You could rewrite 'converter' so that it takes vectors of gender, age, and a row index which you then use to do lookups and assignments to converted_scores using a conversion array and a data array that is jsut the numeric score columns. There is an additional problem with using apply since it will convert all its x arguments to "character" class because of the gender class being "character". It wasn't clear whether your code normdf[ rawscores+1, convertvec] was supposed to be an array extraction or a function call.
Untested in absence of working example (with normdf, mydata):
converted_scores <- matrix(NA, nrow=NROW(rawscores), ncol=12)
converter <- function(idx,gender,age) {
gidx <- match(gender, c("Male", "Female") )
aidx <- findInterval(age, c(8,12,15) )
ag.idx <- gidx + 2*aidx -1
# the aidx factor needs to be the same number of valid age categories
cvt <- cvt.arr[ ag.idx, ]
converted_scores[idx] <- normdf[rawscores+1,convertvec]
return(converted_scores)
}
cvt.arr <- matrix(1:48, nrow=4, byrow=TRUE)[1,3,2,4] # the genders alternate
cvt.scores <- mapply(converter, 1:NROW(mydata), mydata$gender, mydata$age)
I'd advise against applying this stuff by row, but would rather apply this by column. The reason is that there are only 12 columns, but there might be many rows.
The following piece of code works for me. There might be better ways, but it might be interesting for you nevertheless.
offset <- with(mydata, 24*(gender == "Female") + 12*(age >= 12))
idxs <- expand.grid(row = 1:nrow(mydata), col = 1:12)
idxs$off <- idxs$col + offset
idxs$val <- as.numeric(mydata[as.matrix(idxs[c("row", "col")])]) + 1
idxs$norm <- normdf[as.matrix(idxs[c("val", "off")])]
converted <- mydata
converted[,1:12] <- as.matrix(idxs$norm, ncol=12)

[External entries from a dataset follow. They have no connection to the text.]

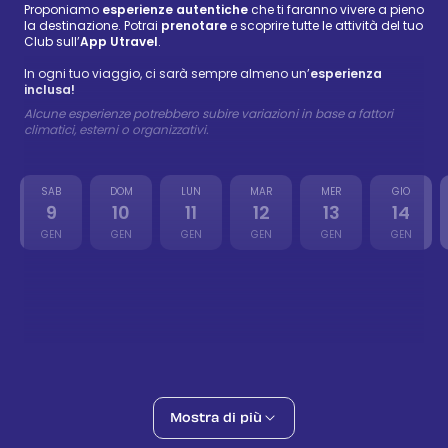
Proponiamo
esperienze autentiche
che ti faranno vivere a pieno
la destinazione. Potrai
prenotare
e scoprire tutte le attività del tuo
Club sull’
App Utravel
.
In ogni tuo viaggio, ci sarà sempre almeno un’
esperienza
inclusa!
Alcune esperienze potrebbero subire variazioni in base a fattori
climatici, esterni o organizzativi.
SAB
DOM
LUN
MAR
MER
GIO
9
10
11
12
13
14
GEN
GEN
GEN
GEN
GEN
GEN
Abu Dabbab
38 €
-
46 €
10 gen
Adventure
Buggy nel deserto
60 €
-
74 €
11 gen
Adventure
Luxor
Mostra di più
117 €
-
143 €
12 gen
Culture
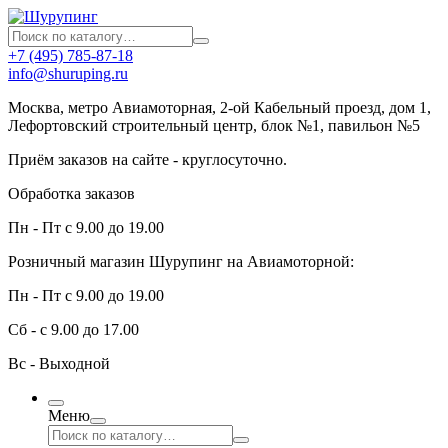
+7 (495) 785-87-18
info@shuruping.ru
Москва, метро Авиамоторная, 2-ой Кабельный проезд, дом 1,
Лефортовский строительный центр, блок №1, павильон №5
Приём заказов на сайте - круглосуточно.
Обработка заказов
Пн - Пт с 9.00 до 19.00
Розничный магазин Шурупинг на Авиамоторной:
Пн - Пт с 9.00 до 19.00
Сб - с 9.00 до 17.00
Вс - Выходной
Меню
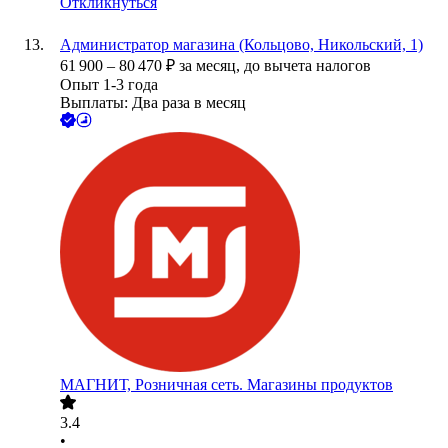
Откликнуться
Администратор магазина (Кольцово, Никольский, 1)
61 900
–
80 470
₽
за месяц,
до вычета налогов
Опыт 1-3 года
Выплаты: Два раза в месяц
МАГНИТ, Розничная сеть. Магазины продуктов
3.4
•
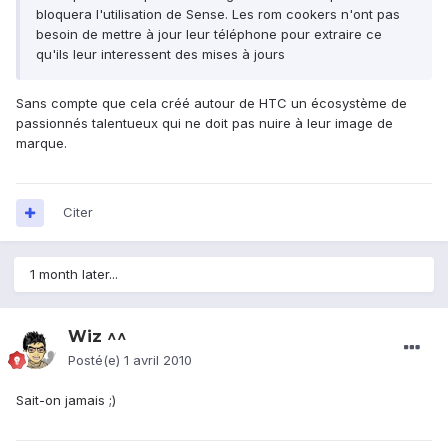
bloquera l'utilisation de Sense. Les rom cookers n'ont pas
besoin de mettre à jour leur téléphone pour extraire ce
qu'ils leur interessent des mises à jours
Sans compte que cela créé autour de HTC un écosystème de
passionnés talentueux qui ne doit pas nuire à leur image de
marque.
Citer
1 month later...
Wiz ^^
Posté(e)
1 avril 2010
Sait-on jamais ;)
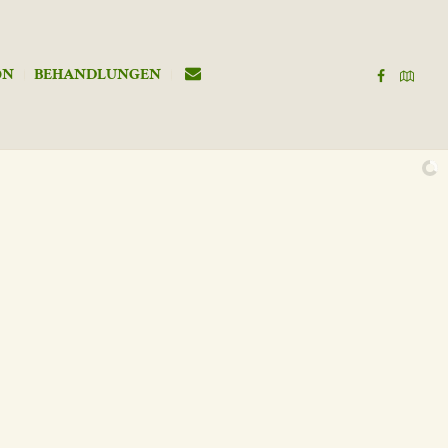
ON
BEHANDLUNGEN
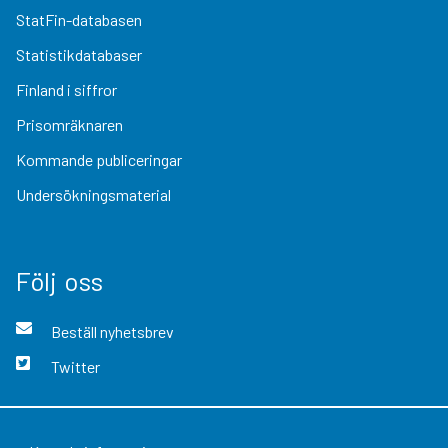
StatFin-databasen
Statistikdatabaser
Finland i siffror
Prisomräknaren
Kommande publiceringar
Undersökningsmaterial
Följ oss
Beställ nyhetsbrev
Twitter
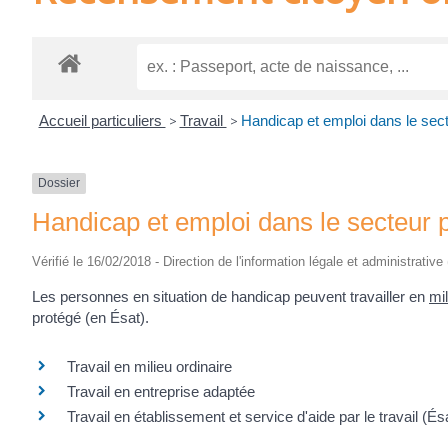
Accueil particuliers
>
Travail
>
Handicap et emploi dans le sect
Dossier
Handicap et emploi dans le secteur p
Vérifié le 16/02/2018 - Direction de l'information légale et administrative
Les personnes en situation de handicap peuvent travailler en
mil
protégé (en Ésat).
Travail en milieu ordinaire
Travail en entreprise adaptée
Travail en établissement et service d'aide par le travail (És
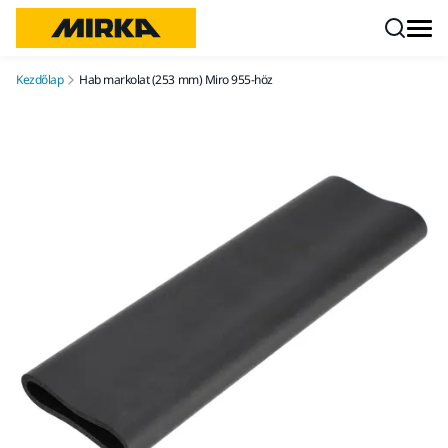
Ugrás a tartalomhoz
Kezdőlap
Hab markolat (253 mm) Miro 955-höz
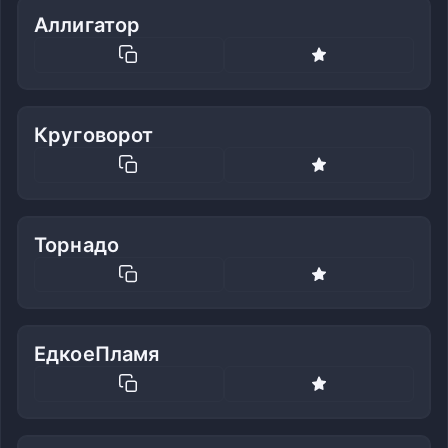
Аллигатор
Круговорот
Торнадо
ЕдкоеПламя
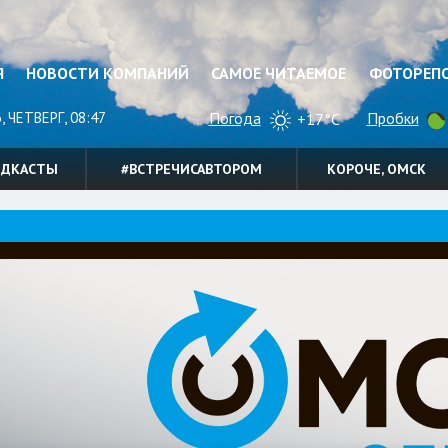
Я
НОВОСТИ КОМПАНИЙ
САМОЕ ЧИТАЕМОЕ
ФОТОРЕП
, ЧЕТВЕРГ, 08:47
Погода
Пробки
+17°C
ОДКАСТЫ
#ВСТРЕЧИСАВТОРОМ
КОРОЧЕ, ОМСК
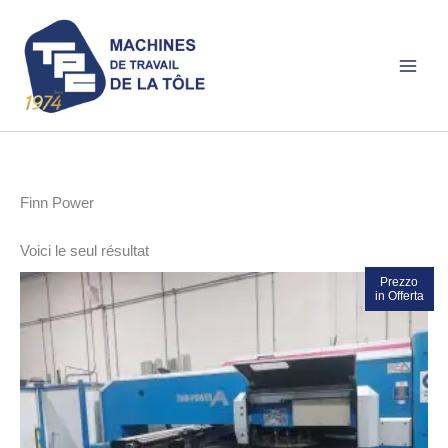
Aller
au
contenu
Finn Power
Voici le seul résultat
Prezzo
in Offerta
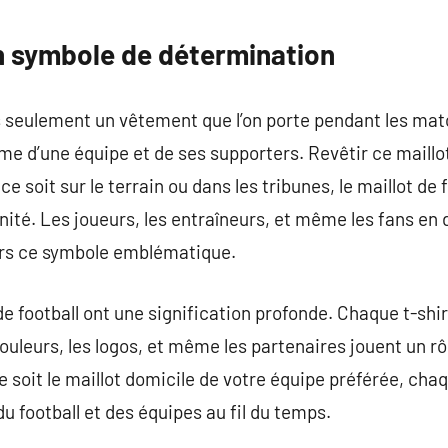
commentaire
Un symbole de détermination
as seulement un vêtement que l’on porte pendant les mat
âme d’une équipe et de ses supporters. Revêtir ce maillo
soit sur le terrain ou dans les tribunes, le maillot de f
unité. Les joueurs, les entraîneurs, et même les fans en 
ers ce symbole emblématique.
de football ont une signification profonde. Chaque t-shi
couleurs, les logos, et même les partenaires jouent un rô
 ce soit le maillot domicile de votre équipe préférée, ch
u football et des équipes au fil du temps.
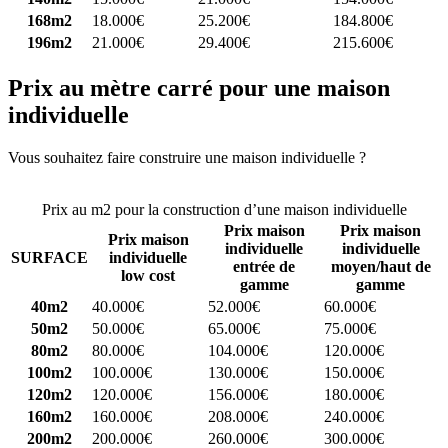
168m2
18.000€
25.200€
184.800€
196m2
21.000€
29.400€
215.600€
Prix au mètre carré pour une maison
individuelle
Vous souhaitez faire construire une maison individuelle ?
Comparez
4 constructeurs ici
Prix au m2 pour la construction d’une maison individuelle
Prix maison
Prix maison
Prix maison
individuelle
individuelle
SURFACE
individuelle
entrée de
moyen/haut de
low cost
gamme
gamme
40m2
40.000€
52.000€
60.000€
50m2
50.000€
65.000€
75.000€
80m2
80.000€
104.000€
120.000€
100m2
100.000€
130.000€
150.000€
120m2
120.000€
156.000€
180.000€
160m2
160.000€
208.000€
240.000€
200m2
200.000€
260.000€
300.000€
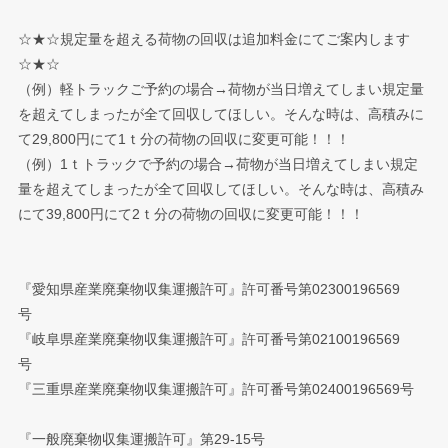
☆★☆規定量を超える荷物の回収は追加料金にてご案内します
☆★☆
（例）軽トラックご予約の場合→荷物が当日増えてしまい規定量
を超えてしまったが全て回収してほしい。そんな時は、高積みに
て29,800円にて1ｔ分の荷物の回収に変更可能！！！
（例）1ｔトラックで予約の場合→荷物が当日増えてしまい規定
量を超えてしまったが全て回収してほしい。そんな時は、高積み
にて39,800円にて2ｔ分の荷物の回収に変更可能！！！
『愛知県産業廃棄物収集運搬許可』許可番号第02300196569
号
『岐阜県産業廃棄物収集運搬許可』許可番号第02100196569
号
『三重県産業廃棄物収集運搬許可』許可番号第02400196569号
『一般廃棄物収集運搬許可』第29-15号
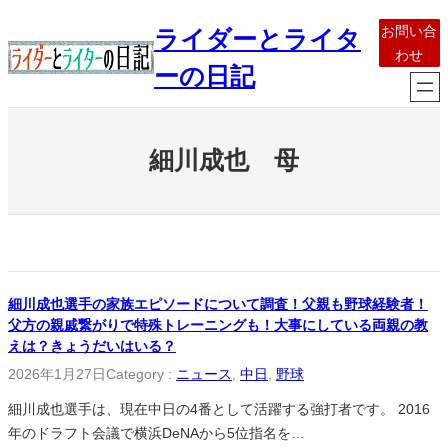
内
お問い合
ライダーとライタ
容
わせ
を
ーの日記
ス
キ
ッ
細川成也 母
プ
細川成也選手の家族エピソードについて調査！父親も野球経験者！
父方の親戚繋がりで特殊トレーニングも！大事にしている両親の教
えは？きょうだいはいる？
2026年1月27日
Category :
ニュース
, 
中日
, 
野球
細川成也選手は、現在中日の4番として活躍する強打者です。 2016
年のドラフト会議で横浜DeNAから5位指名を…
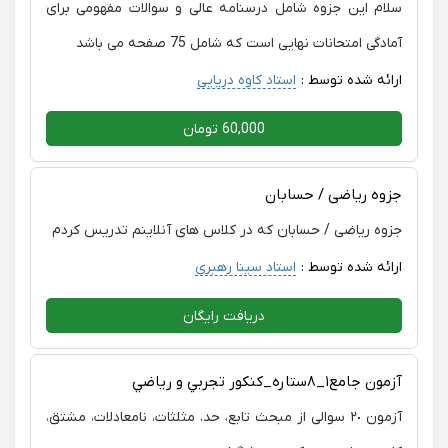
سلام این جزوه شامل درسنامه عالی و سوالات مفهومی برای
آمادگی امتحانات نهایی است که شامل 75 صفحه می باشد
ارائه شده توسط :
استاد کاوه دریایی
60,000 تومان
جزوه ریاضی / حسابان
جزوه ریاضی / حسابان که در کلاس های آنلاینم تدریس کردم
ارائه شده توسط :
استاد سینا رهبری
دریافت رایگان
آزمون جامع١_٨ستاره_كنكور تجربي و رياضي
آزمون ٢٠ سوالی از مبحث تابع، حد، مثلثات، نامعادلات، مشتق،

The tricky part here is this idxs data frame which combines all the rest. It has the folowing columns:
row and column: Position in the original data
off: column in normdf, based on gender and age
val: row in normdf, based on original value + 1
norm: corresponding normalized value
I'll post this here with this first thought, and see whether I can come up with a better answer, either based on jorans comment, or using a three- or four-dimensional array for normdf. Not sure yet.